Closed tepen closed 10 years ago

tepen commented 10 years ago

[MEDIUM] Mayan long count - convert a date from the Gregorian calender to the Mayan Calendar.

A line should be input that contains a day, a month, and a year (in that order) separated by a single space. The output should be in the pattern ..... Remember to handler leap years! (To make it simpler, though, you can write it to only accept dates since 1 January 1970.

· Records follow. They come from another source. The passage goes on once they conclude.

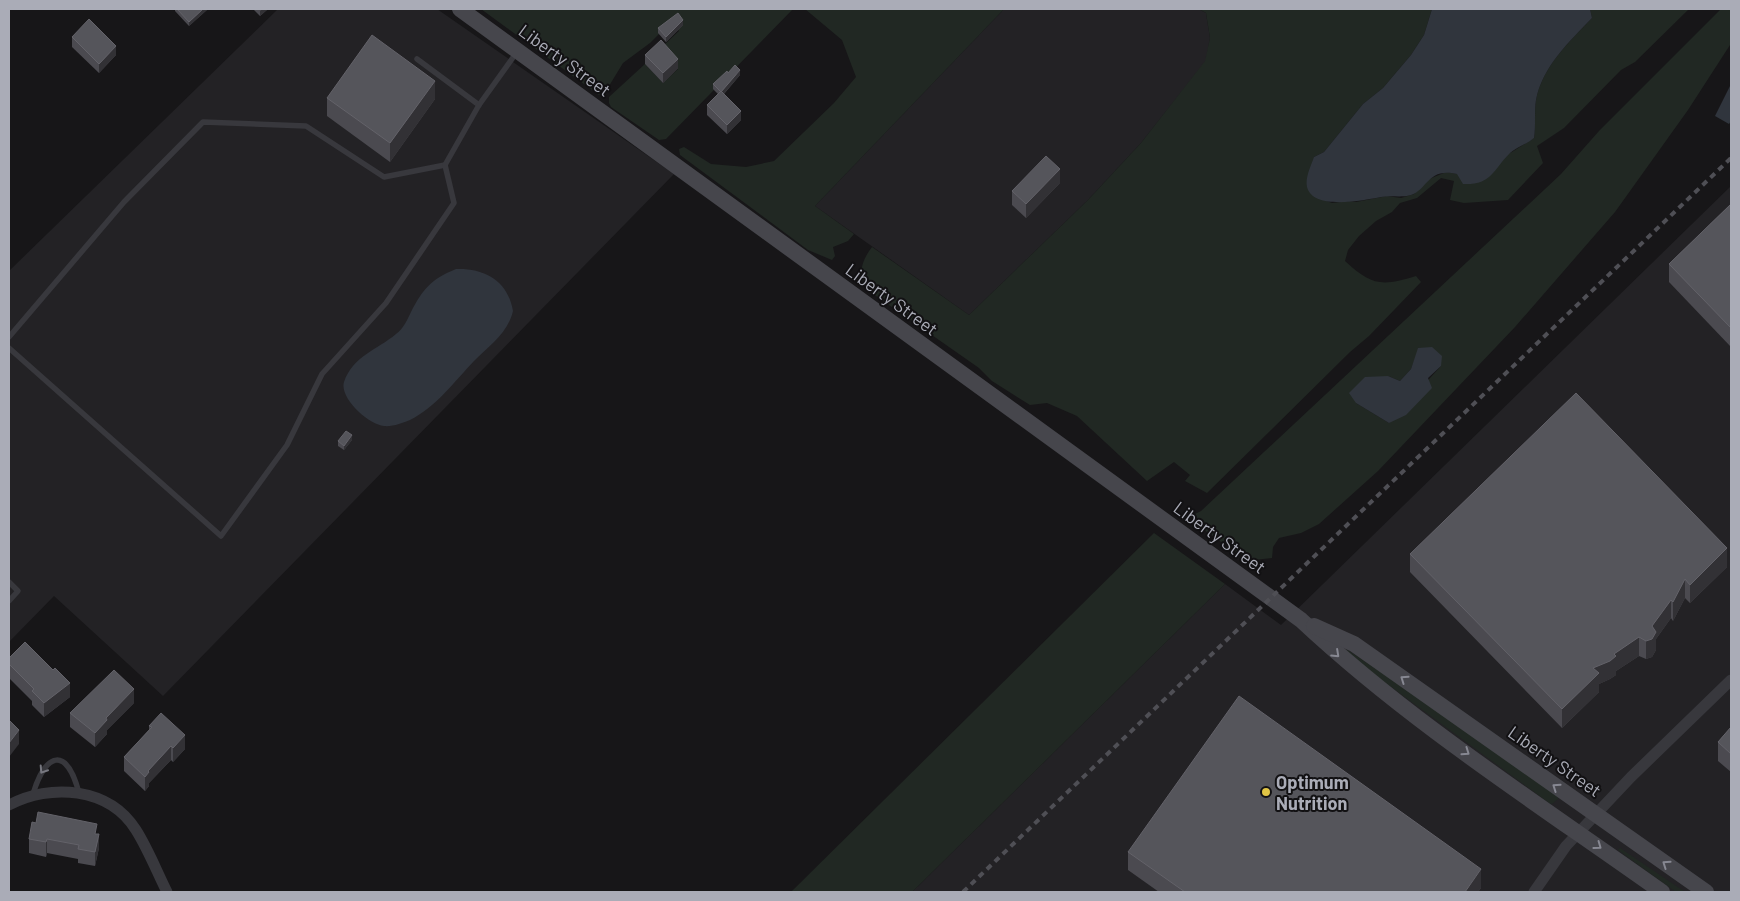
<svg xmlns="http://www.w3.org/2000/svg" width="1740" height="901" viewBox="0 0 1740 901" font-family="Barlow,sans-serif">
	<style>
		.built { fill: #232225 }
		.green { fill: #212823; fill-rule: evenodd }
		.water { fill: #30353d }
		.lines { fill: none; stroke-linecap: round; stroke-linejoin: round }
		.lane { stroke: #38383d; stroke-width: 5.5 }
		.street { stroke: #38383d; stroke-width: 11 }
		.secondary { stroke: #46464c; stroke-width: 16 }
		.rail { stroke: #4f4f55; stroke-width: 4; stroke-dasharray: 6 5; stroke-linecap: butt }
		.wall { fill: #4b4a50 }
		.shaded-wall { fill: #323135 }
		.building { fill: #55555b; stroke: #636269 }
		.oneway { stroke: #878892 }
		.oneway2 { stroke: #777880 }
		.poi-dot { fill: #e1c545; stroke: #121113; stroke-width: 2 }
		.labels { text-anchor: middle; dominant-baseline: central; stroke-width: 4; stroke-linejoin: round; paint-order: stroke }
		.street-label { font-size: 18px; fill: #aaacb7; stroke: #121113 }
		.poi-label { font-size: 18px; font-weight: bold; fill: #aaacb7; stroke: #121113; text-anchor: start }
	</style>
	<rect width="100%" height="100%" fill="#171618"/>
	<g class="built">
		<path d="M278 9H437L674 174 163 696 54 596 9 642V271Z"/>
		<path d="M1004 9H1199L1206 13 1210 38 1206 61 1141 143 1088 200 969 315 815 206Z"/>
		<path d="M1731 186V892H912L1225 584 1281 625Z"/>
	</g>
	<g class="green">
		<path d="M481 9H793L666 139 659 140 611 107 609 103V97L645 64 663 83 678 69 664 45 679 31 672 21 650 43 623 63 609 86 599 95Z"/>
		<path d="M805 9H1004L815 206 854 234 848 241 833 247 835 256 832 260 808 250 680 155 679 149 684 147 711 164 746 167 774 161 834 103 856 77 842 40Z"/>
		<path d="M1199 9H1432L1424 35 1411 55 1383 88 1363 104 1324 152 1314 157 1324 200 1332 203 1350 201 1356 202 1387 196 1401 198 1414 194 1427 180 1446 172 1457 174 1512 152 1534 138C1536 126 1534 112 1536 100 1542 67 1570 41 1592 18L1590 9H1689L1635 62 1621 70 1564 128 1537 146 1543 163 1508 200 1464 203 1450 200 1454 181 1441 178 1417 198 1400 203 1392 212 1376 221 1359 236 1348 250 1345 261C1371 285 1381 287 1416 276L1421 282 1369 336 1350 352 1207 493 1185 481 1190 475 1174 462 1147 481 1077 416 1047 403 1030 405 992 381 979 368 869 291C856 278 861 261 872 247L969 315 1088 200 1141 143 1205 61 1210 38 1206 13Z"/>
		<path d="M1721 9H1731L1730 45 1688 110 1615 212 1515 327 1378 471 1319 524 1301 533 1279 538 1273 547 1272 558 1254 560 1234 551 1197 525 1195 514 1201 511 1561 174 1599 131ZM1419 348 1441 366 1389 423 1356 403 1388 376 1400 381 1411 369Z"/>
		<path d="M1154 533 1225 584 912 892H791Z"/>
		<path d="M1346 649 1431 705 1558 795V799L1552 804 1549 803 1345 653Z"/>
		<path d="M1620 848 1685 892H1676L1618 850Z"/>
	</g>
	<g class="water">
		<path d="M1432 9H1590L1592 18C1570 41 1542 67 1536 100 1534 112 1536 126 1534 138 1527 144 1517 147 1510 153 1492 171 1492 185 1463 184L1457 174C1428 167 1428 189 1411 195 1400 198 1392 195 1381 197 1364 200 1313 211 1307 187 1305 177 1311 166 1314 157L1324 152 1363 104 1383 88 1411 55 1424 35Z"/>
		<path d="M1731 84V121L1729 124 1715 116Z"/>
		<path d="M456 269C485 268 508 281 513 311 508 333 489 346 474 361 454 382 436 407 410 420 403 423 392 427 384 426 369 425 339 398 344 382 353 356 377 350 396 334 404 328 407 320 411 312 423 289 431 279 456 269Z"/>
		<path d="M1432 347 1442 356 1441 366 1428 378 1432 388 1406 415 1389 423 1356 403 1349 393 1365 377 1388 376 1400 381 1411 369 1418 348Z"/>
	</g>
	<g class="lines">
		<g class="lane">
			<path d="M417 59 479 105"/>
			<path d="M9 337 124 202 203 122 306 126 384 177 445 165"/>
			<path d="M9 348 221 536 287 445 322 374 386 303 454 203 445 165 479 105 517 52"/>
			<path d="M9 582 18 591 9 601"/>
			<path d="M33 794C46 751 67 747 79 793"/>
		</g>
		<g class="street">
			<path d="M9 805C50 783 109 787 136 830 148 849 157 872 167 892"/>
			<path d="M1534 892 1566 846 1631 777 1731 680"/>
		</g>
		<g class="secondary">
			<path d="M460 9 1301 620C1411 723 1540 805 1662 892"/>
			<path d="M1314 626 1354 644 1706 892"/>
		</g>
		<path class="rail" d="M963 892 1731 158"/>
	</g>
	<g class="wall">
		<path d="M175 9H208L189 26 175 11Z"/>
		<path d="M253 9H268L260 16Z"/>
		<path d="M683 25 666 42 658 33V28Z"/>
		<path d="M72 37 116 55 99 73 72 47Z"/>
		<path d="M645 55 678 68 663 83 645 64Z"/>
		<path d="M728 73 740 75 724 94 741 120 727 134 707 115V105L718 94 713 89V84Z"/>
		<path d="M327 98 435 99 390 162 327 116Z"/>
		<path d="M1060 183 1026 218 1012 205V191Z"/>
		<path d="M1731 204V347L1669 282V264Z"/>
		<path d="M352 440 344 450 338 446V441Z"/>
		<path d="M1410 554 1727 567 1690 603 1685 598 1673 621 1671 618 1656 639V650L1652 657 1646 659 1639 656 1616 671V675L1610 679 1599 684V692L1562 728 1410 572Z"/>
		<path d="M9 658 70 697 44 717 32 705V701L9 678Z"/>
		<path d="M134 703 107 730V734L95 747 70 727V713Z"/>
		<path d="M149 726 185 749 173 762 171 760 149 783V786L145 791 124 771V757L149 730Z"/>
		<path d="M1731 727V772L1718 761V742Z"/>
		<path d="M97 834 99 848 95 866 78 863V859L47 853 46 857 29 853V839Z"/>
		<path d="M1128 852 1481 888 1478 892H1159L1128 870Z"/>
	</g>
	<g class="shaded-wall">
		<path d="M203 9H208L189 26V22Z"/>
		<path d="M263 9H268L260 16V11Z"/>
		<path d="M683 20V25L666 42V37Z"/>
		<path d="M116 46V55L99 73V64Z"/>
		<path d="M678 59V68L663 83V73Z"/>
		<path d="M740 70V75L721 97V92Z"/>
		<path d="M435 81V99L390 162V143Z"/>
		<path d="M741 111V120L727 134V125Z"/>
		<path d="M1060 169V183L1026 218V204Z"/>
		<path d="M352 435V440L344 450V446Z"/>
		<path d="M1727 548V567L1690 603V585Z"/>
		<path d="M1685 579V598L1673 621V602Z"/>
		<path d="M1671 600V618L1656 639V650L1652 657 1646 659V641L1652 626Z"/>
		<path d="M1639 637V656L1616 671V675L1610 679 1599 684V692L1562 728V709L1593 668Z"/>
		<path d="M70 683V697L44 717V703Z"/>
		<path d="M134 689V703L107 730V734L95 747V733L106 718Z"/>
		<path d="M19 730V744L9 757V743Z"/>
		<path d="M185 735V749L173 762V748Z"/>
		<path d="M171 746V760L149 783V786L145 791V777L148 771Z"/>
		<path d="M99 834V848L95 866V852Z"/>
		<path d="M47 839V853L46 857V842Z"/>
		<path d="M1481 869V888L1478 892H1465Z"/>
	</g>
	<g class="building">
		<path d="M177 9H203L189 22Z"/>
		<path d="M678 13 683 20 666 37 658 28Z"/>
		<path d="M89 19 116 46 99 64 72 37Z"/>
		<path d="M372 35 435 81 390 143 327 98Z"/>
		<path d="M661 40 678 59 663 73 645 55Z"/>
		<path d="M735 65 740 70 721 92 713 84 727 71 728 73Z"/>
		<path d="M721 91 741 111 727 125 707 105Z"/>
		<path d="M1046 156 1060 169 1026 204 1012 191Z"/>
		<path d="M1731 204V328L1669 264Z"/>
		<path d="M1576 393 1727 548 1690 585 1685 579 1673 602 1671 600 1652 626 1656 632 1652 639 1646 641 1639 637 1614 654 1616 656 1610 661 1593 668 1599 673 1562 709 1410 554Z"/>
		<path d="M346 431 352 435 344 446 338 441Z"/>
		<path d="M25 642 53 670 55 668 70 683 44 703 32 691 34 689 9 664V658Z"/>
		<path d="M114 670 134 689 106 718 107 720 95 733 70 713Z"/>
		<path d="M1239 696 1481 869 1465 892H1185L1128 852Z"/>
		<path d="M161 713 185 735 173 748 171 746 148 771 149 772 145 777 124 757 152 727 149 726Z"/>
		<path d="M9 720 19 730 9 743Z"/>
		<path d="M1731 727V754L1718 742Z"/>
		<path d="M38 812 97 824 95 834H99L95 852 78 849 79 845 47 839 46 842 29 839 32 822 36 823Z"/>
	</g>
	<defs><path id="oneway-chevron" d="M-2-3.5L2.5 0L-2 3.5" fill="none" stroke-width="1.6" stroke-linecap="round" stroke-linejoin="round" transform="scale(1.25)"/></defs>
	<g class="oneway">
		<use href="#oneway-chevron" transform="translate(1336 654) rotate(43)"/>
		<use href="#oneway-chevron" transform="translate(1404 679) rotate(-145)"/>
		<use href="#oneway-chevron" transform="translate(1466 752) rotate(35)"/>
		<use href="#oneway-chevron" transform="translate(1556 787) rotate(-145)"/>
		<use href="#oneway-chevron" transform="translate(1598 846) rotate(36)"/>
		<use href="#oneway-chevron" transform="translate(1666 864) rotate(-145)"/>
	</g>
	<use class="oneway2" href="#oneway-chevron" transform="translate(43 770) rotate(123)"/>
	<circle class="poi-dot" cx="1266" cy="792" r="5"/>
	<g class="labels">
		<g class="street-label">
			<text transform="translate(565 60) rotate(36)">Liberty Street</text>
			<text transform="translate(892 299) rotate(36)">Liberty Street</text>
			<text transform="translate(1220 537) rotate(36)">Liberty Street</text>
			<text transform="translate(1555 761) rotate(35)">Liberty Street</text>
		</g>
		<g class="poi-label">
			<text x="1276" y="782">Optimum<tspan x="1276" dy="21">Nutrition</tspan></text>
		</g>
	</g>
	<rect width="1740" height="901" fill="none" stroke="#aaacb7" stroke-width="20"/>
</svg>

Explanation of the Mayan calendar: The Maya name for a day was k'in. Twenty of these k'ins are known as a winal or uinal. Eighteen winals make one tun. Twenty tuns are known as a k'atun. Twenty k'atuns make a b'ak'tun.. Essentially, we have this pattern: 1 kin = 1 day 1 uinal = 20 kin 1 tun = 18 uinal 1 katun = 20 tun 1 baktun = 20 katun

The long count date format follows the number of each type, from longest-to-shortest time measurement, separated by dots. As an example, '12.17.16.7.5' means 12 baktun, 17 katun, 16 tun, 7 uinal, and 5 kin. This is also the date that corresponds to January 1st, 1970. Another example would be December 21st, 2012: '13.0.0.0.0'. This date is completely valid, though shown here as an example of a "roll-over" date. Example input: 20 7 1988 Example output: 12.18.15.4.0

leoasis commented 10 years ago

This one seems fairly easy as well. I think it's either this one or the Roman Numbers

tepen commented 10 years ago

Played with this one for a bit, I can't figure out what it is they are using as the zero date. if 2012, 12, 21 is 13 baktun

leoasis commented 10 years ago

Can't you figure out from this: " As an example, '12.17.16.7.5' means 12 baktun, 17 katun, 16 tun, 7 uinal, and 5 kin. This is also the date that corresponds to January 1st, 1970. "?

leoasis commented 10 years ago

Also, why do you need the zero?

tepen commented 10 years ago

Ah! didn't see the date for epoch! that makes a difference!